Exercise | Reproduce exactly the entries from the "left hip: (297, 542)" line to the end. Skip all pictures.

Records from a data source
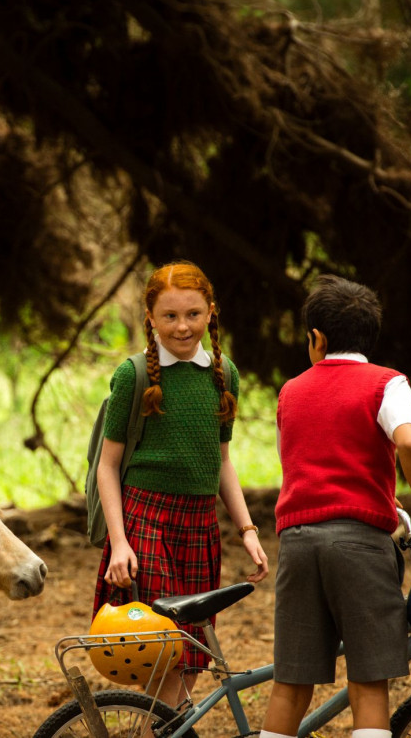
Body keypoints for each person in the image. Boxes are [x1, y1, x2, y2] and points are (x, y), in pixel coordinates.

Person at [93, 260, 269, 708]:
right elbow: (107, 466)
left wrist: (247, 531)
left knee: (190, 659)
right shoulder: (133, 376)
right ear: (150, 318)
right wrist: (119, 543)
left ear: (211, 312)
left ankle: (162, 730)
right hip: (145, 522)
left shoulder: (222, 374)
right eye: (169, 316)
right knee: (158, 655)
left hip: (199, 527)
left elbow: (222, 463)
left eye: (192, 314)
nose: (182, 327)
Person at [260, 275, 411, 738]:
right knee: (368, 683)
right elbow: (409, 439)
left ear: (317, 338)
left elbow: (292, 461)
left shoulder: (290, 392)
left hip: (297, 542)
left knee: (290, 684)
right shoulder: (386, 383)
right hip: (359, 543)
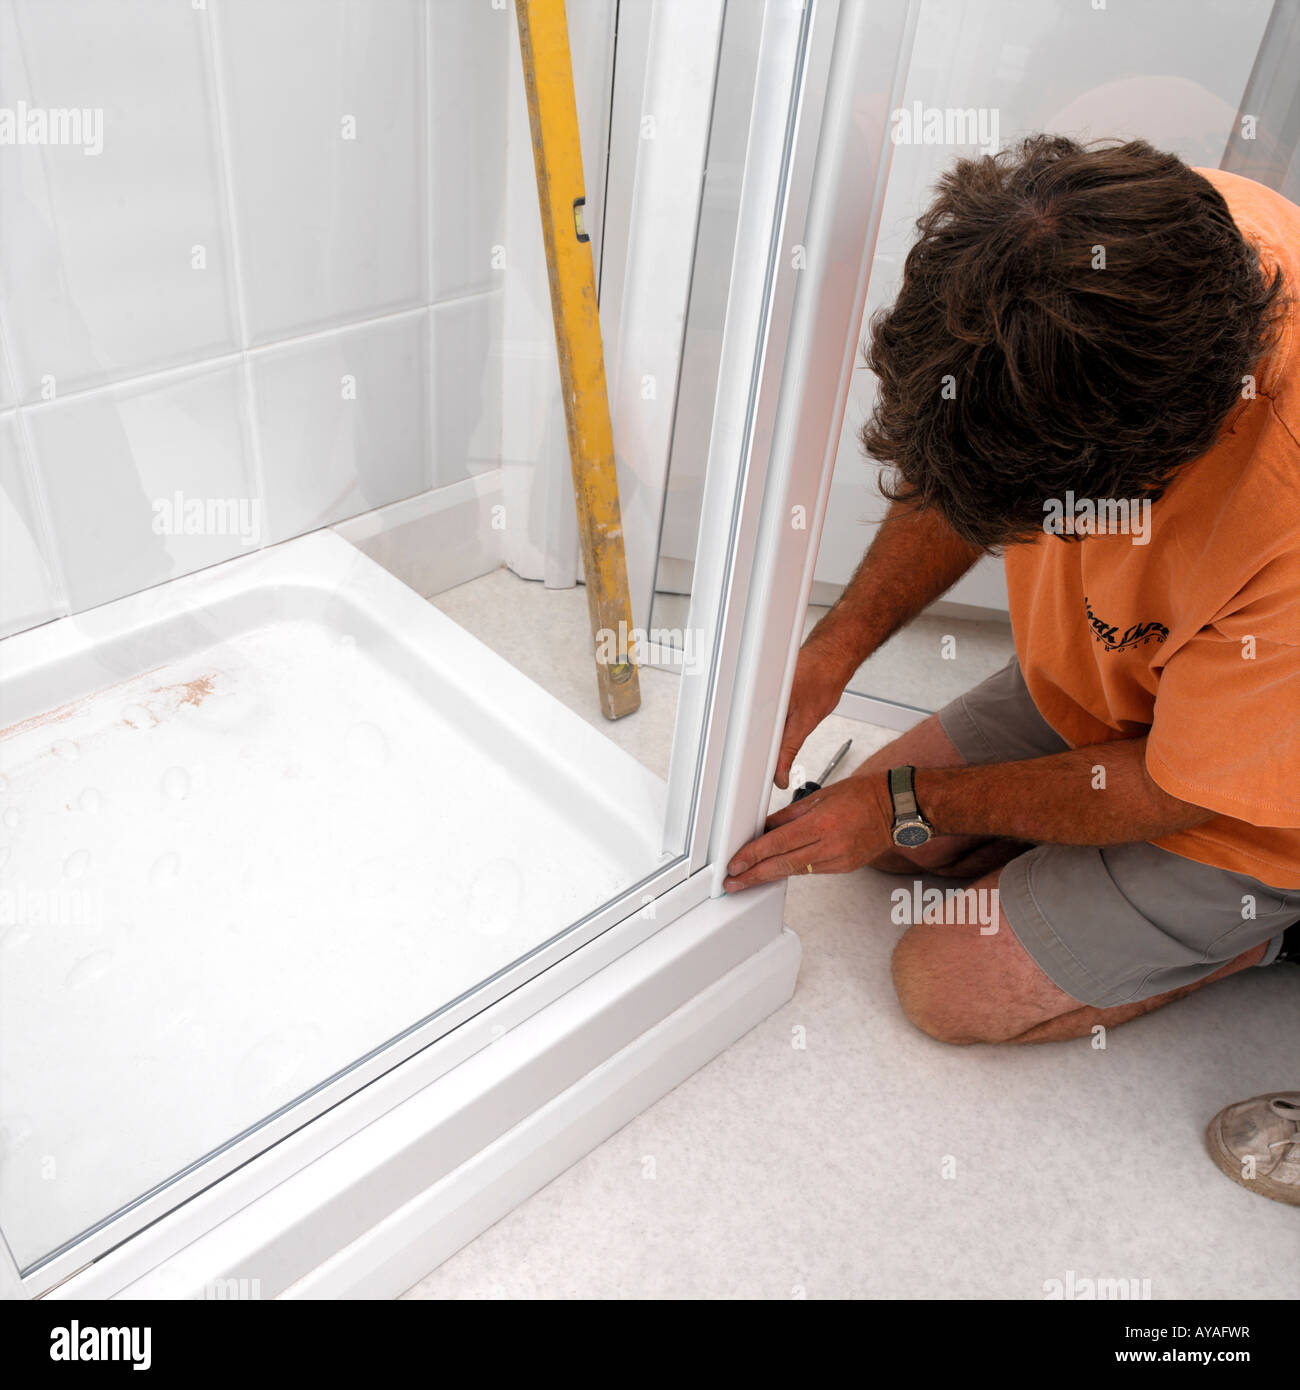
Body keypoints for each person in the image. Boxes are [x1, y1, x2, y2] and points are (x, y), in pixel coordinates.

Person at [722, 137, 1300, 1067]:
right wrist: (834, 652)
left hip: (1247, 794)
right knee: (892, 847)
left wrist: (914, 801)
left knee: (946, 982)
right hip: (1118, 673)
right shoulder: (1110, 248)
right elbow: (968, 466)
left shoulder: (1284, 502)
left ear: (1147, 468)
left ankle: (1267, 933)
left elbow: (1161, 786)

Answer section |
left hip: (297, 542)
left knee: (290, 684)
right shoulder: (386, 383)
right hip: (359, 543)
Body keypoints for each person in the image. Boxes are [x1, y1, x2, y2] and points are (x, y), in pixel coordinates.

Person at [722, 137, 1300, 1067]:
right wrist: (834, 652)
left hip: (1247, 794)
right knee: (892, 847)
left wrist: (914, 801)
left knee: (946, 982)
right hip: (1118, 673)
right shoulder: (1110, 248)
right elbow: (968, 466)
left shoulder: (1284, 502)
left ear: (1147, 468)
left ankle: (1267, 933)
left elbow: (1161, 786)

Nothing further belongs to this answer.